Il palazzo Ricci, costruito nell’Ottocento, fu restaurato, nel 1908-1909, da Francesco Saverio Ricci (il proprietario che l’aveva ricevuto in eredità) seguendo le novità dello stile liberty che si affermava in quegli anni in tutta Europa.
L’entrata accoglie il visitatore con un soffitto che imita un cielo azzurro su cui si posano foglie di platano dai colori autunnali: le pareti della scala sono percorse da un motivo a fiori stilizzati impreziositi da piccoli quadrati dorati e la ringhiera di protezione è forgiata con un motivo a fiamma, in ferro battuto con un corrimano in ciliegio.
Alla sommità si apre il lucernario e le pareti e le stanze terminano con raffigurazioni che sottolineano il prestigio della Famiglia Ricci, evocata nello stemma di famiglia (un riccio che si arrampica su un albero di pino sormontato da tre stelle).
L’intervento di restauro si caratterizza per l’omogeneità che lega insieme l’architettura con la decorazione.

 

IL BAGNO LIBERTY

Il piccolo bagno del Palazzo Ricci è giunto pressoché intatto, secondo l’allestimento del 1910 e lo mostriamo al pubblico in quanto realizzazione in perfetto stile liberty.

I sanitari sono quelli originali di provenienza inglese.
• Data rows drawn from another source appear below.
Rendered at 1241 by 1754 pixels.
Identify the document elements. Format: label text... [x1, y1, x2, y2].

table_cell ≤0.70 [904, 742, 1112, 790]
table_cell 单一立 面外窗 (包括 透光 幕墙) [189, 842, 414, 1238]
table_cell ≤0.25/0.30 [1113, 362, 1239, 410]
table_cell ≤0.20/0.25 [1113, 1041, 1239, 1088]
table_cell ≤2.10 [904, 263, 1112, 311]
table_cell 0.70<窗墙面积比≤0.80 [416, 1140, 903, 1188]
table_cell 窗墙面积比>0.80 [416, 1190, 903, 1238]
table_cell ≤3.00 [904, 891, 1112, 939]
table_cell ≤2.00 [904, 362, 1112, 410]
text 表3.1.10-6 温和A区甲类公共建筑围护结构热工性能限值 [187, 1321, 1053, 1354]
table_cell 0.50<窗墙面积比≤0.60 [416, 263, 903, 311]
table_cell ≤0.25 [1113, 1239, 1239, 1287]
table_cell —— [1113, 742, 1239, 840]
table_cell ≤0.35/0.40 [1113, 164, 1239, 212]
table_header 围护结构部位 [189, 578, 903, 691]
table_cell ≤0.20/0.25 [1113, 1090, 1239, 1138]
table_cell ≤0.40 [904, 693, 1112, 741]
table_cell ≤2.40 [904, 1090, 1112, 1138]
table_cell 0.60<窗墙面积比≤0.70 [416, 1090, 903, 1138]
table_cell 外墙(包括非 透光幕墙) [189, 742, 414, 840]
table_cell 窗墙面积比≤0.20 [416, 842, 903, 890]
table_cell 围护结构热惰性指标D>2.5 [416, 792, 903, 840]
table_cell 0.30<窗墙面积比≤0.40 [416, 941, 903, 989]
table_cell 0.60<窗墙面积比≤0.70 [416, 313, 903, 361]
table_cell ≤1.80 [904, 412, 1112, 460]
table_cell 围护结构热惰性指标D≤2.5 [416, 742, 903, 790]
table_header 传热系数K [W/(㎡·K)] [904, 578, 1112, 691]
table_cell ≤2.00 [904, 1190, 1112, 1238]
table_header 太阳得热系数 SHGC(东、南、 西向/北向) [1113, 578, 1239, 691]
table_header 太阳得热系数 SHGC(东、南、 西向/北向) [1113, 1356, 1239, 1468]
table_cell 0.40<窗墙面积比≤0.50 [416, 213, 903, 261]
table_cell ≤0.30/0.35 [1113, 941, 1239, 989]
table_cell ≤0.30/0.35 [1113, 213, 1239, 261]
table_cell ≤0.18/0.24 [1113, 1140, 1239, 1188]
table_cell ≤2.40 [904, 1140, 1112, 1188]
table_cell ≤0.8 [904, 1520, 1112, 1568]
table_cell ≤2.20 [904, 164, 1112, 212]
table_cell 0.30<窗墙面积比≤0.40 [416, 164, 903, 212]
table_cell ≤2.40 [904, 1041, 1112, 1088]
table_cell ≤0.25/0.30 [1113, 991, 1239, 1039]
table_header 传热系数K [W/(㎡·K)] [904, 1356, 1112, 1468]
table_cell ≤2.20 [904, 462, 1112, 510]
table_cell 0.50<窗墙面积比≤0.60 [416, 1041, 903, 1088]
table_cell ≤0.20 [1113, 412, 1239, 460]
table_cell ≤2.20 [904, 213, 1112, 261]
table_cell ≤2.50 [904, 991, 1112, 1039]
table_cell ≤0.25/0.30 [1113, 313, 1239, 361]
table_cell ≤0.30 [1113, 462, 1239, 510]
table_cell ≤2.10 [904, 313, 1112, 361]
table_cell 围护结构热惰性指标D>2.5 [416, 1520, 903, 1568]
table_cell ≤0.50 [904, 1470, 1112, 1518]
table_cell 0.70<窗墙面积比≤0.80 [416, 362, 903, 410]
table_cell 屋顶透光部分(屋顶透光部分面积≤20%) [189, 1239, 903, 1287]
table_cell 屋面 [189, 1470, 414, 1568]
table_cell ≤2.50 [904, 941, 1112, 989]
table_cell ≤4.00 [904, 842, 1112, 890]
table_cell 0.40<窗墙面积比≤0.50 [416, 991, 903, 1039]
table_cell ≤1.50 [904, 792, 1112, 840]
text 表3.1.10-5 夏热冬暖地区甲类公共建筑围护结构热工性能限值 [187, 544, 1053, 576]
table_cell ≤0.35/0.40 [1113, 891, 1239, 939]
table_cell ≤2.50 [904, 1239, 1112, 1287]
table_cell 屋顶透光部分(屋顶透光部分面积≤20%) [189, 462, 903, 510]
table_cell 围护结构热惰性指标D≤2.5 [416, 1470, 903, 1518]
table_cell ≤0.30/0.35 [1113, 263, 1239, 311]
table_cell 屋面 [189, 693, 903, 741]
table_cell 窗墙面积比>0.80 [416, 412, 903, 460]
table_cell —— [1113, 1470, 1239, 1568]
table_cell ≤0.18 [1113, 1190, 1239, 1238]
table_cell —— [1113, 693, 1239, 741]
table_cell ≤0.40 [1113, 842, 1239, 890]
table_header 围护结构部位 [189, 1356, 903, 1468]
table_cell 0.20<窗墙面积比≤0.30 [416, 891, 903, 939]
Anche le piastrelle in ceramica bianca e decoro verde è quello originario, come pure la tinteggiatura color rosa antico, ripresa nel bordo della lampada al centro della stanza.

Si conferma la grande raffinatezza del proprietario aperto alla conoscenza delle più avanzate correnti artistiche della sua epoca e instancabile ricercatore di elementi estrosi e all’avanguardia.